QUESTION: At what age and what circumstances or presenting pathologies or family history with certain pathologies should one undergo genetic testing? For instance, let’s say a patient had a grandparent who had colitis and died in his 70s from an adenocarcinoma, but his parents did not have any colitis or intestinal disorders. And, a colonoscopy at age 55 was negative for polyps. What do you suggest in regard to genomics testing and evaluation a patient in this situation.
~Ralph Nigro, ND, Natural Health Solutions
ANSWER: Roberta Kline MD FACOG, and, Joe Veltman, PhD FAAIM DCCN, founders Genoma International: Dr. Nigro ‘s question, as we interpret it, happens to be two different questions; we cover each separately below, but this highlights the confusion that exists between the terms, genetic and genomic testing.
The first question concerns what age, circumstances, presenting pathologies or family history of certain pathologies would a clinician recommend genetic testing for an inherited mutation passed from one generation to another.

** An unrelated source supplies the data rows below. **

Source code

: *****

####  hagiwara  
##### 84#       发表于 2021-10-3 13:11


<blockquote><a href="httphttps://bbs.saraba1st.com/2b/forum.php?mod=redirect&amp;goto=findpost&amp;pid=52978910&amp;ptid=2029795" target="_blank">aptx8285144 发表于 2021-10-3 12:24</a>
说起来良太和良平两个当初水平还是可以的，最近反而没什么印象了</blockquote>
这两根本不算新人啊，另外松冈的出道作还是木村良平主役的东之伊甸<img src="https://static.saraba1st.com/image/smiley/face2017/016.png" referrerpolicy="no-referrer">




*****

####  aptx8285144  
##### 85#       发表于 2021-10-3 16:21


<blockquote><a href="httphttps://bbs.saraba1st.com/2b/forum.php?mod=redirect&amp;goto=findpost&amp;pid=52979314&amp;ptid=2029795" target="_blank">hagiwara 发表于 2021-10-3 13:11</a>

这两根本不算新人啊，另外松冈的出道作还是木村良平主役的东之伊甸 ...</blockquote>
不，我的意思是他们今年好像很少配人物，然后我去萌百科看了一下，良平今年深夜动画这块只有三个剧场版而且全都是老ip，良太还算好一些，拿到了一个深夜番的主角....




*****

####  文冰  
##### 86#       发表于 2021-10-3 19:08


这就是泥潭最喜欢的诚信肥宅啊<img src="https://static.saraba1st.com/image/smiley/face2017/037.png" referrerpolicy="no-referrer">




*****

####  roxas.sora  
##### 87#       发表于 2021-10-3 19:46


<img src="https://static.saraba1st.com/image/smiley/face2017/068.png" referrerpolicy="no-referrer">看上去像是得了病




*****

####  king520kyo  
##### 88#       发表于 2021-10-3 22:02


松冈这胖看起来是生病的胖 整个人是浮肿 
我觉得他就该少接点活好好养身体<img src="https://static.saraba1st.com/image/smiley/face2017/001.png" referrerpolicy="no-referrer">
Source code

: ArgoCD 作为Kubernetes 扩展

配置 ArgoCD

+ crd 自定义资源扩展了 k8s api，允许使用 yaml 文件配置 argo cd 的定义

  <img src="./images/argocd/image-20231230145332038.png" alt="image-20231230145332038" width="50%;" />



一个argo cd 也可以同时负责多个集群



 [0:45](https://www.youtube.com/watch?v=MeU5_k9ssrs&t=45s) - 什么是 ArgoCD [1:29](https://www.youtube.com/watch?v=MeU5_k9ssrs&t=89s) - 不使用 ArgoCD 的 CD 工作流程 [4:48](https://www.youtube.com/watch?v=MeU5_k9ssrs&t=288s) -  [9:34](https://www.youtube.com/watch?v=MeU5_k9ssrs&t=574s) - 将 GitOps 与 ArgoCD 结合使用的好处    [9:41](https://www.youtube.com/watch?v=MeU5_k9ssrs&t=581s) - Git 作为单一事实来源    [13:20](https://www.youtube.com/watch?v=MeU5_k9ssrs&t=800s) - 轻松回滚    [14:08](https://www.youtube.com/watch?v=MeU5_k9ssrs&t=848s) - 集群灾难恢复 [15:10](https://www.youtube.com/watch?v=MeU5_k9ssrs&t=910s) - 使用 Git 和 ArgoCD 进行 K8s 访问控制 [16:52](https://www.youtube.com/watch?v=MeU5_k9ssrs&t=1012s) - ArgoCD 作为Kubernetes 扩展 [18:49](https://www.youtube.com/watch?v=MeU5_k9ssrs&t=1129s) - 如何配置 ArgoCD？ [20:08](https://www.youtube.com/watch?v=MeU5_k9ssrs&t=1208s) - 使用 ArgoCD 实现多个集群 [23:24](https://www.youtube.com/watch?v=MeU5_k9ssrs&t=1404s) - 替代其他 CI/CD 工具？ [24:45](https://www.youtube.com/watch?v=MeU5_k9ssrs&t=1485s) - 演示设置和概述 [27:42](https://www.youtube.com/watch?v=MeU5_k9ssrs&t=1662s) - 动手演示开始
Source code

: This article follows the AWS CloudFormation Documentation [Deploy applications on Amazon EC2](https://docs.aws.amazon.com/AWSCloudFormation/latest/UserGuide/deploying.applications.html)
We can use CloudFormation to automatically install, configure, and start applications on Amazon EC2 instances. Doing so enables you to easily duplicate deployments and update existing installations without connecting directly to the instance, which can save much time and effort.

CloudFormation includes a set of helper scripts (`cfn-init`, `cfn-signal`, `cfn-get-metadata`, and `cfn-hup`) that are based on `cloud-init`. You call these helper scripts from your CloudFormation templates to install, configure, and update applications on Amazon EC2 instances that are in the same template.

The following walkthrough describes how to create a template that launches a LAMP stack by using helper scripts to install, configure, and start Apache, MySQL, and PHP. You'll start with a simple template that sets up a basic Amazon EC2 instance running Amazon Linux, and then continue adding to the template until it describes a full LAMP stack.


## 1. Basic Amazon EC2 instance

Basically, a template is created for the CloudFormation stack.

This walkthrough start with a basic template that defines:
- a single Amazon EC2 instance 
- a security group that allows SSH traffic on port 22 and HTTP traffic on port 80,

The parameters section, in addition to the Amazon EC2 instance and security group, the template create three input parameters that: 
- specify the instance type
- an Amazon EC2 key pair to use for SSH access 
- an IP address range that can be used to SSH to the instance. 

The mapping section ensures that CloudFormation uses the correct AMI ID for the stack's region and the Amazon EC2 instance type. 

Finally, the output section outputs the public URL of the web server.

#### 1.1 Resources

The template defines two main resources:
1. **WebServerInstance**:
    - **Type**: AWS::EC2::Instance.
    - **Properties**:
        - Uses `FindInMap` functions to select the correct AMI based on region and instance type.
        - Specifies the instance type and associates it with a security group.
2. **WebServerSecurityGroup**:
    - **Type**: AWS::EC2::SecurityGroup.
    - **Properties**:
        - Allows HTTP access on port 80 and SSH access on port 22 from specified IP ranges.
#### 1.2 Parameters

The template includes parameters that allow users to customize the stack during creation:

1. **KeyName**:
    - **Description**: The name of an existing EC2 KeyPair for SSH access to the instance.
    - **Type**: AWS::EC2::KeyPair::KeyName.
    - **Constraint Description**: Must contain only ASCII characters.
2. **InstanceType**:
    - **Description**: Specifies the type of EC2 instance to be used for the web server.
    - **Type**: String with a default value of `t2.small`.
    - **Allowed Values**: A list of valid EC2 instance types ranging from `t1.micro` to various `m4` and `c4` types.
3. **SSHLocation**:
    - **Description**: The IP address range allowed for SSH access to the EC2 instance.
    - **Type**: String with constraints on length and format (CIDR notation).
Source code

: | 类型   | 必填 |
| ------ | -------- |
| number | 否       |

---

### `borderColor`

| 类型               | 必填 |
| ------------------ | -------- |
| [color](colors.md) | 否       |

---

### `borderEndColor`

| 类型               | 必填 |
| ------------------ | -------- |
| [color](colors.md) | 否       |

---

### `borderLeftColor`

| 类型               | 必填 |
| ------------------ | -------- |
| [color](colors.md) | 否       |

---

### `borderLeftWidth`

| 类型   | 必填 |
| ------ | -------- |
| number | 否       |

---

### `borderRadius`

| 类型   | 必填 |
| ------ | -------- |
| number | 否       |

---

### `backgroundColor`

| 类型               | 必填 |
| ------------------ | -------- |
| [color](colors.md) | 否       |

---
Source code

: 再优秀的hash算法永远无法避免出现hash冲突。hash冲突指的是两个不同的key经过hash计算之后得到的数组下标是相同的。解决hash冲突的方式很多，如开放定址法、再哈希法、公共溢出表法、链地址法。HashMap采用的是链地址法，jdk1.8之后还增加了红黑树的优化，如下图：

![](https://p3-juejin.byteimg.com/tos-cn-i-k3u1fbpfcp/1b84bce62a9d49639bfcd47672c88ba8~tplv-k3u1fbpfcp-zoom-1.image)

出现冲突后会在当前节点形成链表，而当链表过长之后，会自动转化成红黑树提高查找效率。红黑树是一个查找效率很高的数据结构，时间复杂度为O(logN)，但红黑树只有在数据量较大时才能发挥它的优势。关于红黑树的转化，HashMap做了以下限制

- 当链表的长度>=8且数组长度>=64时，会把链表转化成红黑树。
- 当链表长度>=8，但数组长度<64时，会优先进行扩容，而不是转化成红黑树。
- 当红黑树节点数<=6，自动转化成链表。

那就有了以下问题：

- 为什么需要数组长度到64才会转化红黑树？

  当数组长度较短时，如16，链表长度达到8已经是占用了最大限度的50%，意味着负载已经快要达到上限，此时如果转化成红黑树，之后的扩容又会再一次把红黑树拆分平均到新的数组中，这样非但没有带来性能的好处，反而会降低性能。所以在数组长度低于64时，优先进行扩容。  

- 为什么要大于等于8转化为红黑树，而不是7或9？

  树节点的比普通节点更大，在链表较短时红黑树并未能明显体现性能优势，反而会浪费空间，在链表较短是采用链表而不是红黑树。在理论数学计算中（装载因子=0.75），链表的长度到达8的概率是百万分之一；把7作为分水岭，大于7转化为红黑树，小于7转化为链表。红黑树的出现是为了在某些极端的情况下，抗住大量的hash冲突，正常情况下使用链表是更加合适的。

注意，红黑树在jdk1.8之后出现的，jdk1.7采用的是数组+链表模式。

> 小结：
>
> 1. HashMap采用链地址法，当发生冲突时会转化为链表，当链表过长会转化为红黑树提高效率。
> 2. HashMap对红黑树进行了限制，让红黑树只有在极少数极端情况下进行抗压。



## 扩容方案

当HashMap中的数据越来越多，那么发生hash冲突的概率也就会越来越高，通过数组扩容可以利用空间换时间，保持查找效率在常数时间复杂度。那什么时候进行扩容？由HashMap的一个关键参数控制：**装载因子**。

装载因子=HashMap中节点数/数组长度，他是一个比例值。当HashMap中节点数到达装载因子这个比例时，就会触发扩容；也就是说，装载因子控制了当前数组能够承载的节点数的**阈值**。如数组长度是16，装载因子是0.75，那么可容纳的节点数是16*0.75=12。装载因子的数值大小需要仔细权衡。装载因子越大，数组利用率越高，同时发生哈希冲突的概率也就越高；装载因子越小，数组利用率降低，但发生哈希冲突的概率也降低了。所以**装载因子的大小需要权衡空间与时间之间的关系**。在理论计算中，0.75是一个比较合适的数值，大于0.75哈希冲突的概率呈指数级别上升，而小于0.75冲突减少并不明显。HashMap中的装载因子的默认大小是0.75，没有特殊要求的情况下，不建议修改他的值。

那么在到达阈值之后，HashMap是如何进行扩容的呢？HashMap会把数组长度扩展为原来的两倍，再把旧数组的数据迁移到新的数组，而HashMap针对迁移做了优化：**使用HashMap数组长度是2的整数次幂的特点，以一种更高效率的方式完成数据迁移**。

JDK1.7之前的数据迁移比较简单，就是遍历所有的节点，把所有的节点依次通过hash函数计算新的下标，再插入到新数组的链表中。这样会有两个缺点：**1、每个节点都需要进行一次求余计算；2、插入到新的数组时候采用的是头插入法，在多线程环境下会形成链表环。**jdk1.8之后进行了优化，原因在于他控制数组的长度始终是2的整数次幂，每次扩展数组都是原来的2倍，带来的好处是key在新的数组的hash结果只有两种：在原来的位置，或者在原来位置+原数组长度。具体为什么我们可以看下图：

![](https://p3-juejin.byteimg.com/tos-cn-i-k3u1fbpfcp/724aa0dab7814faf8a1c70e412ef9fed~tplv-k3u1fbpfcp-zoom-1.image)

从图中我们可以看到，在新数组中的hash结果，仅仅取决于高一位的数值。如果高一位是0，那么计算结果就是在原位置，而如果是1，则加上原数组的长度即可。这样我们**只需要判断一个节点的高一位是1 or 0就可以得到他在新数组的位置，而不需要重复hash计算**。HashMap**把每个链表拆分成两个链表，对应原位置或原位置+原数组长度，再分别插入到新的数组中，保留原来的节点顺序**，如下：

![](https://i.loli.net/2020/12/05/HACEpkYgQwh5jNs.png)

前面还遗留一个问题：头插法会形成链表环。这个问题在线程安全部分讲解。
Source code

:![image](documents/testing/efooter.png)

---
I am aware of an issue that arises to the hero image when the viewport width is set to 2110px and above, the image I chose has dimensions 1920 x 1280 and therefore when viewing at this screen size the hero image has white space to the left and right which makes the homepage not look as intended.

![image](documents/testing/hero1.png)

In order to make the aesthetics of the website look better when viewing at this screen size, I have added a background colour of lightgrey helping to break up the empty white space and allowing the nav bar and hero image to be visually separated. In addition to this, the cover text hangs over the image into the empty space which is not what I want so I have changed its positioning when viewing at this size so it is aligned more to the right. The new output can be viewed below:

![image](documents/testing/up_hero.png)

The example he references involves a patient whose grandparent who had colitis– I am assuming he is referring to ulcerative colitis (UC)–and died from adenocarcinoma in his 70s. Yet, the patient’s parents did not have UC or intestinal disorders. The patient, himself, had a colonoscopy at age 55 and was negative for polyps and is wondering if genetic testing would identify whether he is at risk for the inherited form of UC.
Here is what we know about UC today:
Familial Connection / UC is a chronic, pro- inflammatory disorder affecting primarily the colon. This disease runs in families especially among close relatives. A family history of the UC is the bigger risk factor the condition. According to the latest research, between 10 to 25 % of people with UC have a parent or sibling with IBD (UC or Crohn’s disease). Interestingly, UC that affects multiple family members often starts at an earlier age than it does with people with no family history of the condition.
Identical Twin Studies / To determine to what degree inherited genes play a role, identical twin studies showed that if one twin has UC, the other twin has 16 % higher risk for the disease. In contrast, fraternal twin studies found the risk to be about 4 %.
Ethnicity / UC has a higher prevalence in Caucasians and Ashkenazi Jews compared to other ethnic groups, suggesting that the genes responsible for UC are more prevalent among individuals of European descent.
GWAS / The most recent and largest genome wide association study (GWAS) for IBD, involving 75,000 patients and controls, established an association with 163 gene loci. The disease variance explained by the 163 gene loci only amounted to 13.6 % for Crohn’s disease and 7.5 % for UC.
As with most chronic, multi-factorial diseases like UC, finding a single inherited, loss of function gene that consistently confers the disease across generations and multiple ethnic populations is highly unlikely.
UC is best characterized as a polygenic disorder, in which multiple gene SNPs (single nucleotide polymorphisms) predispose an individual to a pro-inflammatory condition in the colon. Development of disease, including UC, is depending on interaction of these gene SNPs with important environmental factors. These factors include smoking; the health of the microbiome; food intolerances/sensitivities/allergies; OTC medications, dietary insufficiencies, deficiencies or excesses; emotional stressors.
This leads into the second question: do we have suggestions regarding genomic testing and how best to evaluate this patient with this history for UC?
ANSWER, BK, JV: We would suggest comprehensive genomic testing that evaluates as many genes as possible within the following biological systems of the patient, which can be found in both our Immuno-Health and Ultimate Wellness genomic test panels:
- Oxidative Stress
- Nutrient Digestion, Absorption, Transport and Utilization
- Stress Response
It’s important to integrate the patient’s clinical history with the genomic testing to direct with more precision the effective interventions as well as additional lab testing needed. This could include stool testing for microbiome diversity, pathogens, markers of inflammation and malabsorption; it may also indicate the need for systemic lab testing to assess inflammation, oxidative stress, detoxification and/or micronutrient status.
Cleynen I, Boucher G, et al., (2016). Inherited determinants of Crohn’s disease and ulcerative colitis phenotypes: a genetic association study. Lancet 387:156-167.
Ellinghaus, D, Bethune J, et al., (2015). The genetics of Crohn’s disease and ulcerative colitis. Scand J Gastro 50.13-23.
Khor B, Gardet A, et al., (2011). Genetics and pathogenesis of inflammatory bowel disease. Nature 474: 307-317.